I see that the defense lawyers in the Benjamin Suarez trial have made a point of tellng the jury that the millionaire Republican businessman has risen mightily from a lean childhood in an epic rags-to-riches testament to his personal work ethic. He was, after all, gathering up trash at a drive-in theater when he was only 8 years old.
I don't question that was the case.
Don't question that at all. But...so what? The adult was charged. Not the kid.

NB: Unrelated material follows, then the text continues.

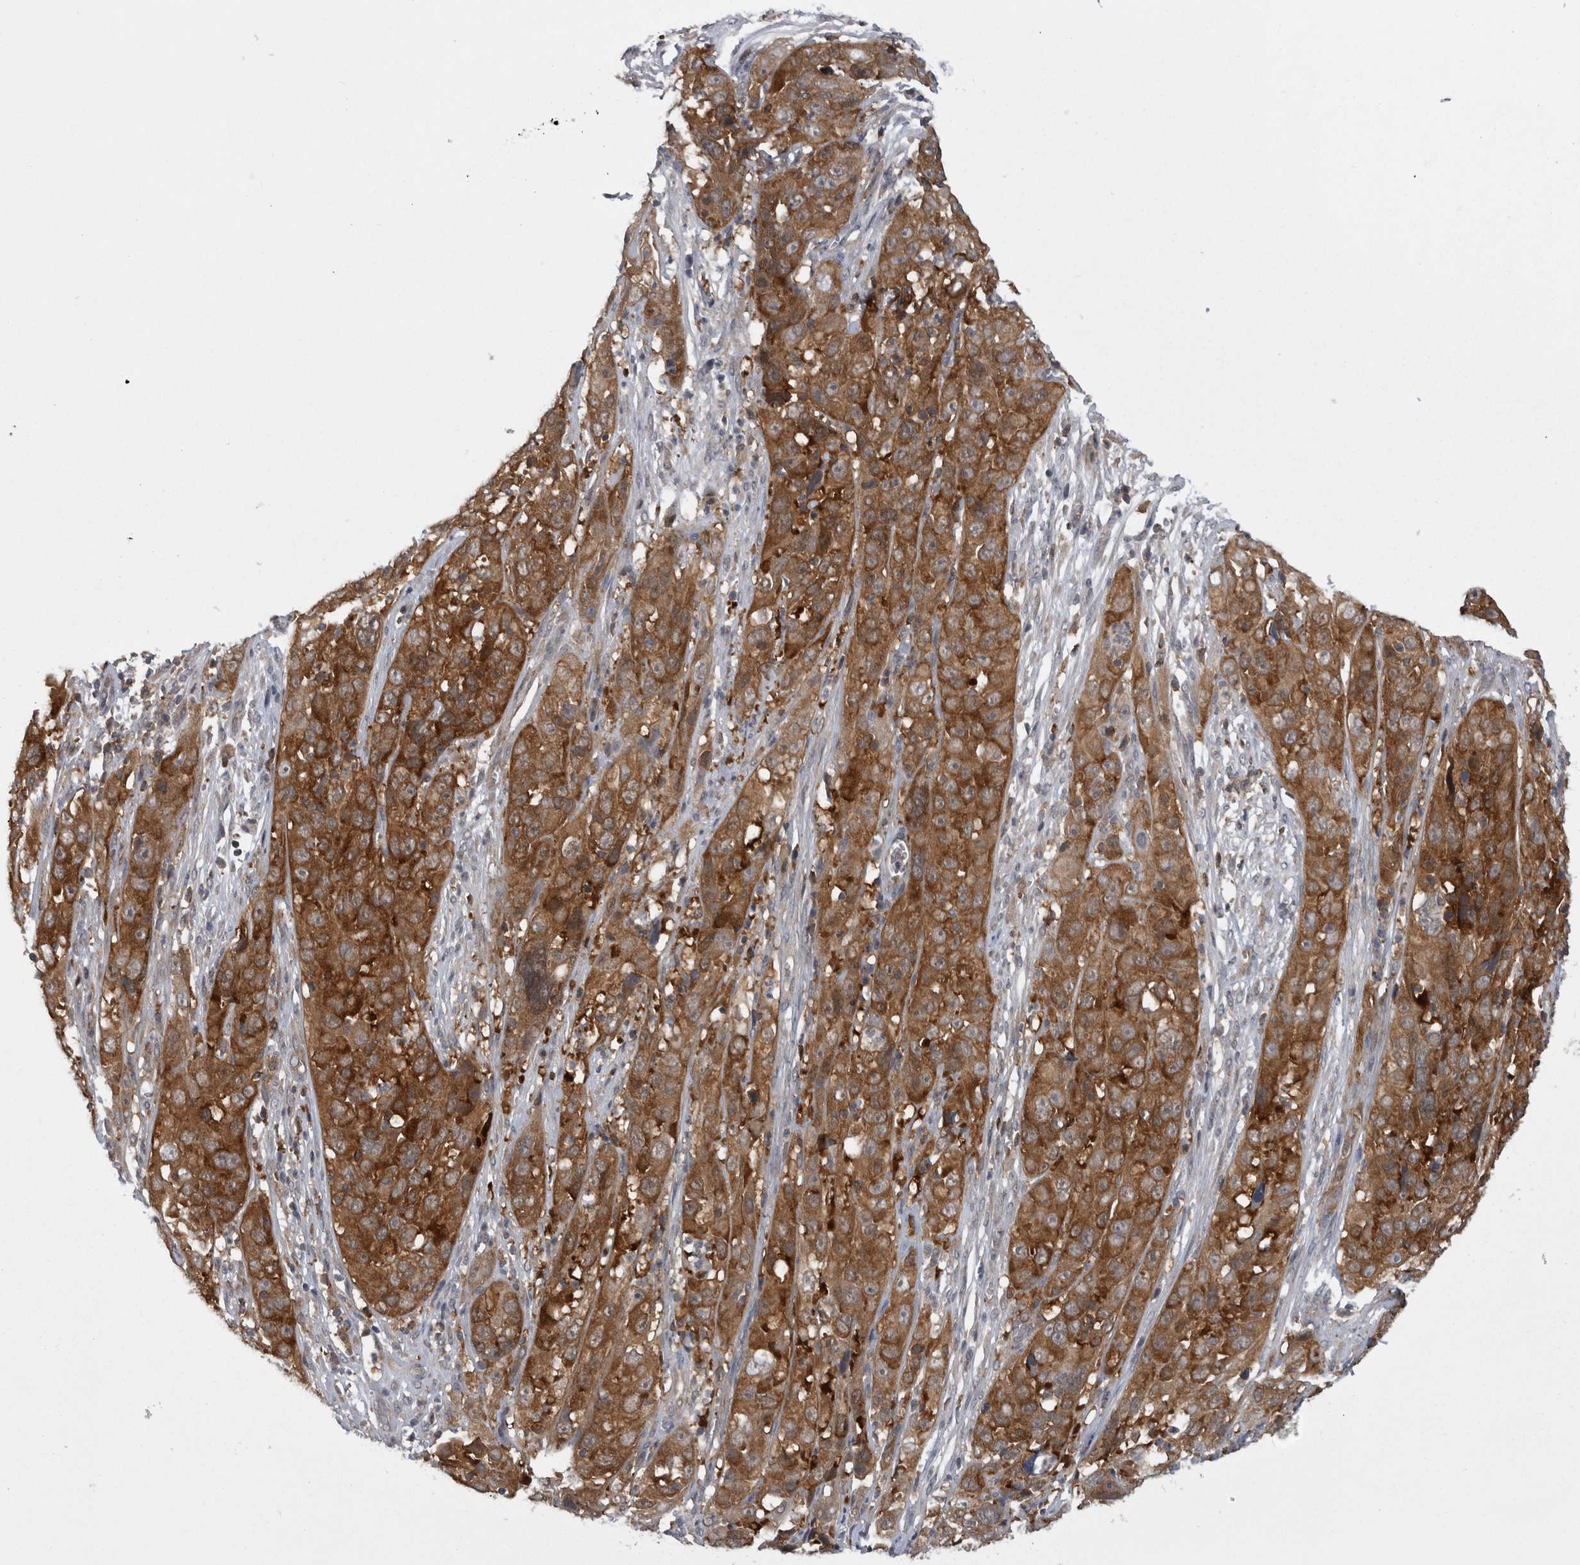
{"staining": {"intensity": "strong", "quantity": ">75%", "location": "cytoplasmic/membranous"}, "tissue": "cervical cancer", "cell_type": "Tumor cells", "image_type": "cancer", "snomed": [{"axis": "morphology", "description": "Squamous cell carcinoma, NOS"}, {"axis": "topography", "description": "Cervix"}], "caption": "This is an image of immunohistochemistry (IHC) staining of cervical cancer (squamous cell carcinoma), which shows strong staining in the cytoplasmic/membranous of tumor cells.", "gene": "CACYBP", "patient": {"sex": "female", "age": 32}}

Then we have the similar pitch as told by the anti-union Gov.Kasich in his reelection campaign that he sprang from childhood blue collar roots to his lofty position today. Blue collar, yes, which somehow prepared him to engage the white collar corporate executives like Sheldon Adelson in his comfort zone. (Dare I describe the new John Kasich as the compassionate conservative of George W. Bush's fantasies?)
Again, so what?
Allow me a peek into my own childhood, in which I grew up in a house facing a battered outhouse across the street used as the privy for a hobbled old black woman who lived by candlelight in a shed-like hovel. Somebody might even mention it if I were running for governor. So what?
People born with silver spoons may offer something positive to humanity. Othere wind up in bankruptcy.
The point is, you must be judged on who you are today, not who you were many years ago.
With Suarez as well as Kasich we are still talking about log cabins. True or not, so what?